Dear all,
there is a bug in Knime H2O MOJO Predictor (in both v 3.5.3 and v 3.6 ). As you can see in the workflow attached “H2O Predictor (Regression)” is able to do prediction on Column names or Column content that contains accents.
But “H2O MOJO Predictor (Regression)” is not able to do prediction on Column names or Column content that contains accents and provide me the following error:
I would be really interested in following the resolution of this bug since I cannot proceed in my work because of that.
Thanks for your prompt feedback!
Kind regards
as far as I can see the error message means that the model found a categorical level it has not seen before. This might be due to the fact that in your sample workflow with the partitioning you just took values from the top so in the 30% test cases this level might no be included. As far as I remember the working of the H2O models you could either let it fail or it would apply a missing value (which I think makes sense).
In the workflow you try to predict the petal_width by providing the species.
Dear mlauber,
many thanks for your reply. But I think that the error message is misleading and it is not a problem if the model find a categorical level it has not seen before.

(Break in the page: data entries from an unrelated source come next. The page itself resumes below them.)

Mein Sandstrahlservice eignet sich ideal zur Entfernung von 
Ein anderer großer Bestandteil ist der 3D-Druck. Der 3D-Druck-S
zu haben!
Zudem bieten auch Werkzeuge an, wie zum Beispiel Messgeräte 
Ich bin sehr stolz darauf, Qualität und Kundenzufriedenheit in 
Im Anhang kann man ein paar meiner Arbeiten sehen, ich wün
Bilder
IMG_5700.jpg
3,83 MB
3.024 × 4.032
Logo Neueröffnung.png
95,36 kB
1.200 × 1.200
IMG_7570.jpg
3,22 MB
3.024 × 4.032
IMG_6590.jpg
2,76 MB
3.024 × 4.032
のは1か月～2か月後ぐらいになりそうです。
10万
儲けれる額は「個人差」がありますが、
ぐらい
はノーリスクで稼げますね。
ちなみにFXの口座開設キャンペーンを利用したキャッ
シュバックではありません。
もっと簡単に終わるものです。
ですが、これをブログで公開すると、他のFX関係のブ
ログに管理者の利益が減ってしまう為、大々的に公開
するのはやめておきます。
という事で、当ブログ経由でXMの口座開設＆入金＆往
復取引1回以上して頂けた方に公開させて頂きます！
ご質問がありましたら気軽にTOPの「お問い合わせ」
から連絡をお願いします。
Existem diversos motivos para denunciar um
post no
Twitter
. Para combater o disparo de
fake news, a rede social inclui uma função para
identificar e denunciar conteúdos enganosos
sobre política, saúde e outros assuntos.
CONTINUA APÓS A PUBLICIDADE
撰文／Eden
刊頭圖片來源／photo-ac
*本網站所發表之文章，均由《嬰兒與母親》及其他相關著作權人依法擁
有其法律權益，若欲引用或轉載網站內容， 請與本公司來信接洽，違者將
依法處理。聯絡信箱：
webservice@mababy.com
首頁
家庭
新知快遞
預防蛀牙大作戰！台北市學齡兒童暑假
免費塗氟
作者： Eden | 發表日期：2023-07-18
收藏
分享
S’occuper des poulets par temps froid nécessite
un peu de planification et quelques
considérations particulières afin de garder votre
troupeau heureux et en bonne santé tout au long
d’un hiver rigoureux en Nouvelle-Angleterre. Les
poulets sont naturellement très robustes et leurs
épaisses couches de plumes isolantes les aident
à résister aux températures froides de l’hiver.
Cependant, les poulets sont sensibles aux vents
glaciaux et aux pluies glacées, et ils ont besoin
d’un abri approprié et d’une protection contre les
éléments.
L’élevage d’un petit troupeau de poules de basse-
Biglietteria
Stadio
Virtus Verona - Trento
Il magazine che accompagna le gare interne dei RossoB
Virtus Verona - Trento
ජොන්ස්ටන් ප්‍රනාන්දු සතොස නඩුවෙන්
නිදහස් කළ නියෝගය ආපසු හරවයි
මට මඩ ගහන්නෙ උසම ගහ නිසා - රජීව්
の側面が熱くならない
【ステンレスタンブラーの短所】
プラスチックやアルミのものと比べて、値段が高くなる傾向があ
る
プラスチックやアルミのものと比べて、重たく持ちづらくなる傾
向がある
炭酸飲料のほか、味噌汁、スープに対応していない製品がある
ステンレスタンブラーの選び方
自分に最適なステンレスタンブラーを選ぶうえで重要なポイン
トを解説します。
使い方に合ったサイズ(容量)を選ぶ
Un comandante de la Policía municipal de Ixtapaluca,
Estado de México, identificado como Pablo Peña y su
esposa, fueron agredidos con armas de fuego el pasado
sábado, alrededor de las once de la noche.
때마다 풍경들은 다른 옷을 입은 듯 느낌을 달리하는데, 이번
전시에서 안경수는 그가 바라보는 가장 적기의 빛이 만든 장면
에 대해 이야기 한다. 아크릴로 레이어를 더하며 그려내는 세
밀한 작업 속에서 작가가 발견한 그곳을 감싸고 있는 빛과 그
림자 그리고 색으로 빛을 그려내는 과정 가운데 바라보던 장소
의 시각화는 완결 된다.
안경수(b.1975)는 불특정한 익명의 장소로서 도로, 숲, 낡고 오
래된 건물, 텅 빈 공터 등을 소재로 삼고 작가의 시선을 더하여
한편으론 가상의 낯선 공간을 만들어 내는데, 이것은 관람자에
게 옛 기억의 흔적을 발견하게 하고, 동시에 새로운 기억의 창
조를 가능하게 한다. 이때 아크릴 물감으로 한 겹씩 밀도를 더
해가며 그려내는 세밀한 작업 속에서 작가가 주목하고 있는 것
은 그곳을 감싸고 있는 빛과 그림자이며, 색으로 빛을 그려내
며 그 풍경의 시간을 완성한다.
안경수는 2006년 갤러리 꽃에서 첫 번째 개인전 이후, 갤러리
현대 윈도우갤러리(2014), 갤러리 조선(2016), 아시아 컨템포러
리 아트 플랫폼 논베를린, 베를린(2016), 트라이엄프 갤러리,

It is a problem of accents.
In fact if you disconnect the Rule Engine node that insert accents (connecting directly the “Table Reader” to the “Table to H2O”) everything works well.
Please find attached the workflow.
I guess actually it is a problem if a categorical level is detected which was not present in the training data as H2O automatically encodes categorical data into numerical data and saves the encoding model alongside with the prediction model. If a categorical value was not present during training, the encoding can’t be done. Can you confirm that all categorical levels are present during training which are presented during testing?
Dear Christian,
many thanks for your reply. If you open the workflow “H2O Pojo to Mojo_v4.knwf” you will see that H2O is able to do prediction on a category not seen before (at least it does not produce any error).
The error is produced if you connect Rule Engine node that inserts accents.
So it seems it is a matter of accents and not a matter of new category.
Could you confirm it is a bug?
Thanks
Regards
I cannot reproduce the error. With my installation it works with or without accents. Could you check which OS and version you have (mine is below). As far as I know there is no special unicode setting in KNIME it should just work like it is.
You could check your local H2O context. After upgrading to 3.6 I had some problems and hat to restart KNIME once with an option “-clean” at the very top of the knime.ini
I have the same error in both Knime v 3.5.3 and Knime v 3.6. I have the same error with a local PC with Windows 7 64 bit OS and with a powerful Windows Server 2016 64 bit.
Indeed, this looks like a bug to me as well. There seems to be an issue when domain values contain special characters. If you check the output port of the H2O Model to Mojo node, you see that the column domain values look somewhat deformed. We will continue investigating on this and let you know as soon as we know more.